What Humans Can Do To Save the Bees

Experts have been looking for effective ways to save the declining population of these insect pollinators.

In May last year, the White House unveiled its plans to reverse the trend of dying bee populations.

As part of their initiative, the White House will seek to increase the size of pollinator inhabitants, establish seed banks for bee-friendly plants, and encourage the training of bee scientists.

In a letter, Agriculture Secretary Tom Vilsack and Gina McCarthy of the Environmental Protection Agency said that expanding the conversation about the condition of bee populations through education and outreach contribute to reversing pollinator declines.

Aside from that, their strategy will involve building public and private partnerships in order to engage all sectors of society. Working together will be essential in achieving the goal.

There's good news, too. A study published in October last year found that a key ingredient found in beer can save the population of bees. The ingredient has the ability to kill Varroa destructors.

Still, Bayer-Wilfert said eliminating Varroa or introducing resistant honeybees is impossible to do at such a short duration, but the control of these mites and good beekeeping practices can limit its negative effects. She also suggested that international regulations on honeybee movements should be adhered to.

A Global Collapse

Researchers have linked the Varroa destructor mite to a phenomenon called "colony collapse disorder," in which a bee colony mysteriously dies off.

According to scientists, the Apis mellifera on its own does not threaten the bee population, but when the Varroa destructor mite strikes and eats the bee larvae, the virus hits the bee and ends its life.

If the virus were occurring naturally, it would have taken place between countries with close geographical proximity.
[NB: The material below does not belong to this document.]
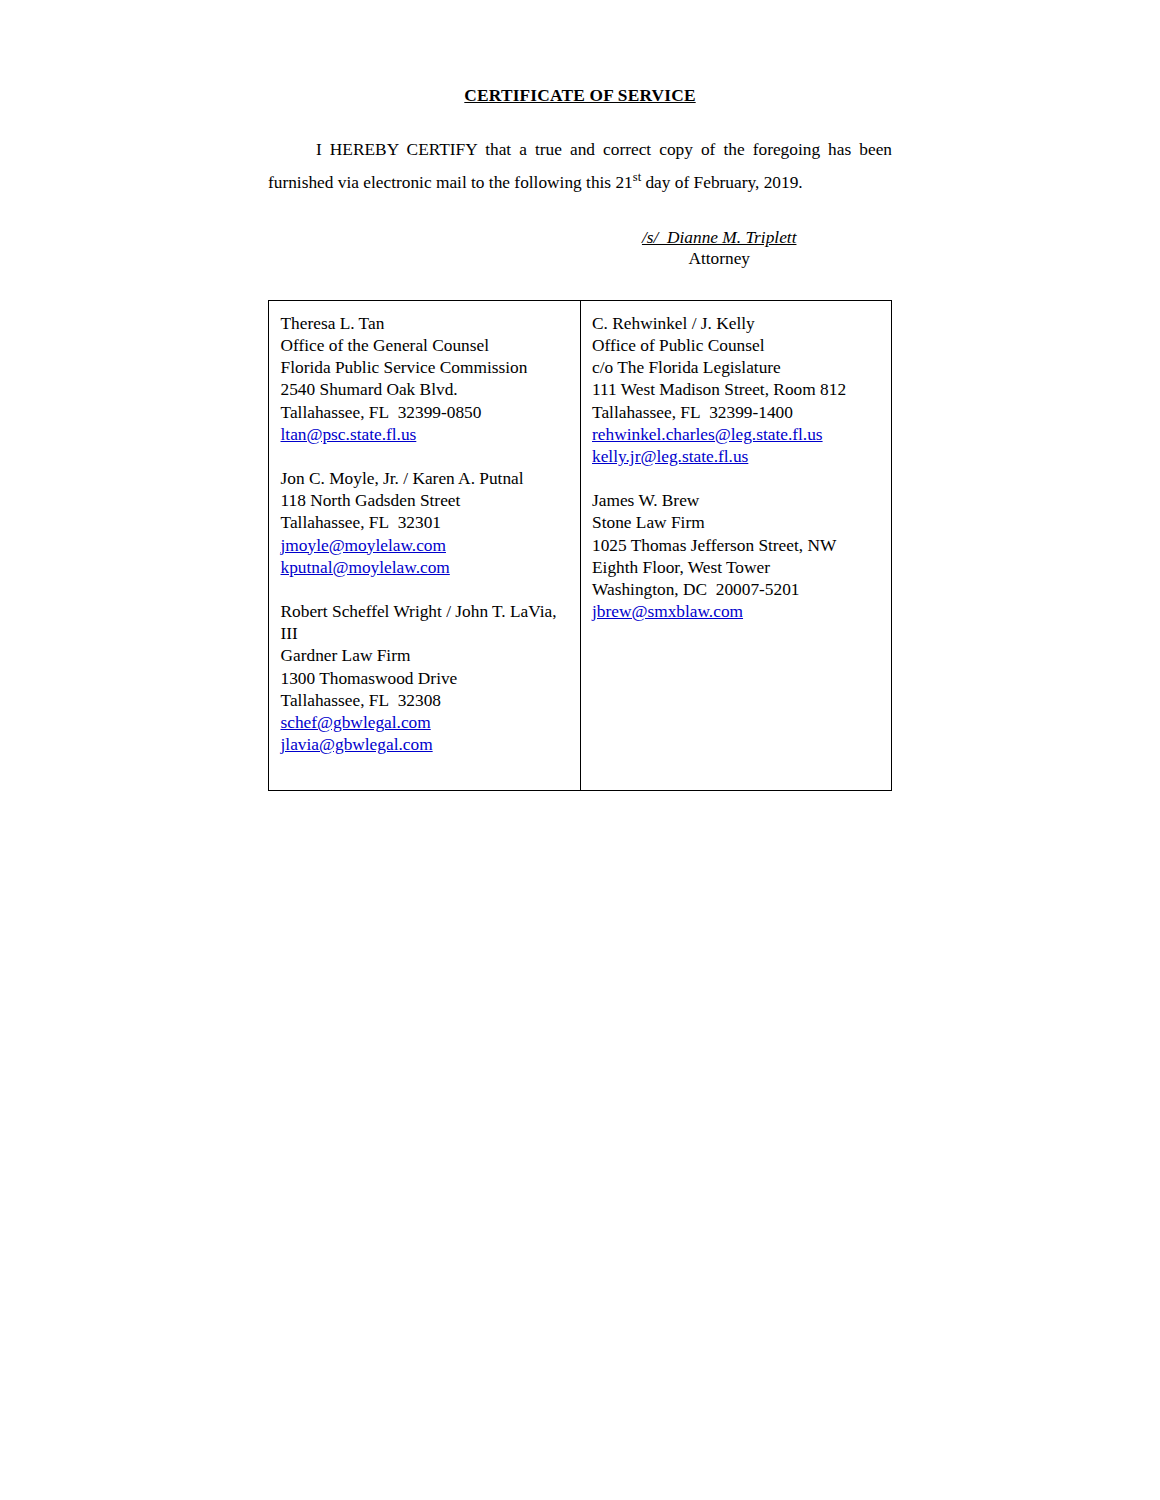CERTIFICATE OF SERVICE
I HEREBY CERTIFY that a true and correct copy of the foregoing has been furnished via electronic mail to the following this 21st day of February, 2019.
/s/ Dianne M. Triplett Attorney
| Theresa L. Tan Office of the General Counsel Florida Public Service Commission 2540 Shumard Oak Blvd. Tallahassee, FL 32399-0850 ltan@psc.state.fl.us Jon C. Moyle, Jr. / Karen A. Putnal 118 North Gadsden Street Tallahassee, FL 32301 jmoyle@moylelaw.com kputnal@moylelaw.com Robert Scheffel Wright / John T. LaVia, III Gardner Law Firm 1300 Thomaswood Drive Tallahassee, FL 32308 schef@gbwlegal.com jlavia@gbwlegal.com | C. Rehwinkel / J. Kelly Office of Public Counsel c/o The Florida Legislature 111 West Madison Street, Room 812 Tallahassee, FL 32399-1400 rehwinkel.charles@leg.state.fl.us kelly.jr@leg.state.fl.us James W. Brew Stone Law Firm 1025 Thomas Jefferson Street, NW Eighth Floor, West Tower Washington, DC 20007-5201 jbrew@smxblaw.com |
The deformed wing virus, however, was located in New Zealand.

Apparently, the virus was transmitted through the international shipment of the Apis mellifera from Europe to the Pacific country.

"This is the first study to conclude that Europe is the backbone of the global spread of the bee-killing combination of deformed wing virus and Varroa," said Bayer-Wilfert.

The sudden death of millions of bee populations has severe economic and ecological consequences. Plant populations that depend entirely on honeybees to produce fruit generally suffer as a result of the colony collapse disorder.

At the same time, honeybees are extremely important to the pollination of human food crops. According to the White House, more than 90 percent of commercial crops in North America rely on honey bee pollination.

Without these insects, global food production would also crumble.